=== Data extracts ===
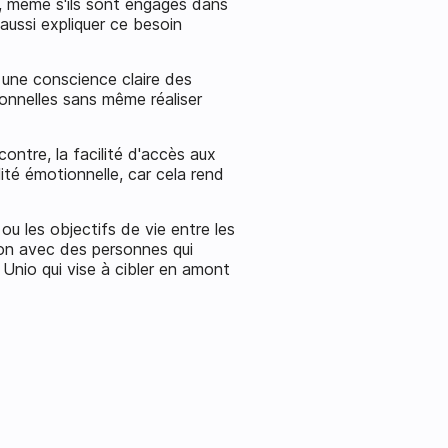
s, même s'ils sont engagés dans
 aussi expliquer ce besoin
 une conscience claire des
ionnelles sans même réaliser
ontre, la facilité d'accès aux
lité émotionnelle, car cela rend
ou les objectifs de vie entre les
ion avec des personnes qui
 Unio qui vise à cibler en amont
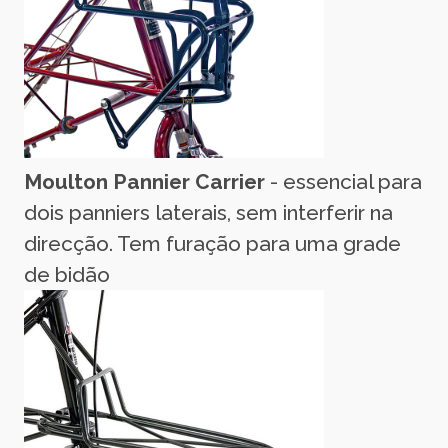
Moulton Pannier Carrier
- essencial para
dois panniers laterais, sem interferir na
direcção. Tem furação para uma grade
de bidão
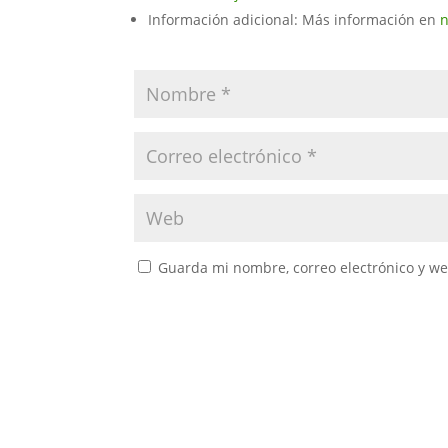
Información adicional: Más información en
n
Guarda mi nombre, correo electrónico y w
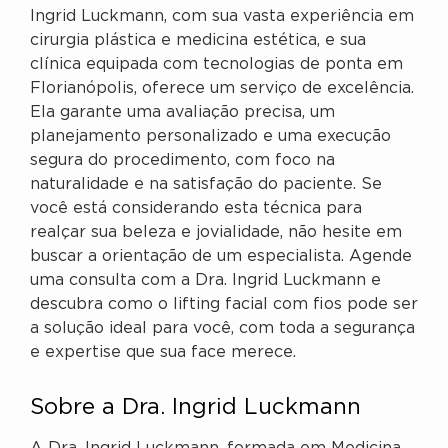
Ingrid Luckmann, com sua vasta experiência em
cirurgia plástica e medicina estética, e sua
clínica equipada com tecnologias de ponta em
Florianópolis, oferece um serviço de excelência.
Ela garante uma avaliação precisa, um
planejamento personalizado e uma execução
segura do procedimento, com foco na
naturalidade e na satisfação do paciente. Se
você está considerando esta técnica para
realçar sua beleza e jovialidade, não hesite em
buscar a orientação de um especialista. Agende
uma consulta com a Dra. Ingrid Luckmann e
descubra como o lifting facial com fios pode ser
a solução ideal para você, com toda a segurança
e expertise que sua face merece.
Sobre a Dra. Ingrid Luckmann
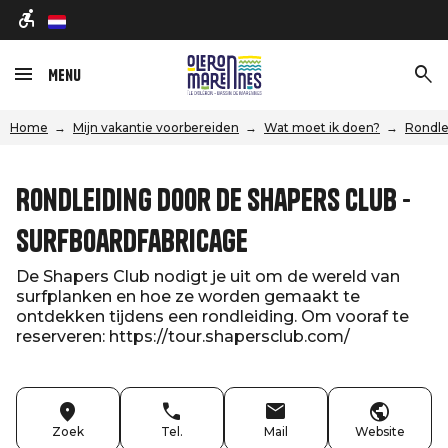
nl
Menu
Home
Mijn vakantie voorbereiden
Wat moet ik doen?
Rondle
Rondleiding door de Shapers Club -
Surfboardfabricage
De Shapers Club nodigt je uit om de wereld van
surfplanken en hoe ze worden gemaakt te
ontdekken tijdens een rondleiding. Om vooraf te
reserveren: https://tour.shapersclub.com/
Zoek
Tel.
Mail
Website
===
__Assignment__: Convert the lines above into a numbered list, omitting blank lines and excluding the pictures.

__Final answer__:
1. s, même s'ils sont engagés dans
2.  aussi expliquer ce besoin
3.  une conscience claire des
4. ionnelles sans même réaliser
5. ontre, la facilité d'accès aux
6. lité émotionnelle, car cela rend
7. ou les objectifs de vie entre les
8. ion avec des personnes qui
9.  Unio qui vise à cibler en amont
10. Moulton Pannier Carrier
11. - essencial para
12. dois panniers laterais, sem interferir na
13. direcção. Tem furação para uma grade
14. de bidão
15. Información adicional: Más información en
16. n
17. Guarda mi nombre, correo electrónico y w
18. Ingrid Luckmann, com sua vasta experiência em
19. cirurgia plástica e medicina estética, e sua
20. clínica equipada com tecnologias de ponta em
21. Florianópolis, oferece um serviço de excelência.
22. Ela garante uma avaliação precisa, um
23. planejamento personalizado e uma execução
24. segura do procedimento, com foco na
25. naturalidade e na satisfação do paciente. Se
26. você está considerando esta técnica para
27. realçar sua beleza e jovialidade, não hesite em
28. buscar a orientação de um especialista. Agende
29. uma consulta com a Dra. Ingrid Luckmann e
30. descubra como o lifting facial com fios pode ser
31. a solução ideal para você, com toda a segurança
32. e expertise que sua face merece.
33. Sobre a Dra. Ingrid Luckmann
34. nl
35. Menu
36. Home
37. Mijn vakantie voorbereiden
38. Wat moet ik doen?
39. Rondle
40. Rondleiding door de Shapers Club -
41. Surfboardfabricage
42. De Shapers Club nodigt je uit om de wereld van
43. surfplanken en hoe ze worden gemaakt te
44. ontdekken tijdens een rondleiding. Om vooraf te
45. reserveren: https://tour.shapersclub.com/
46. Zoek
47. Tel.
48. Mail
49. Website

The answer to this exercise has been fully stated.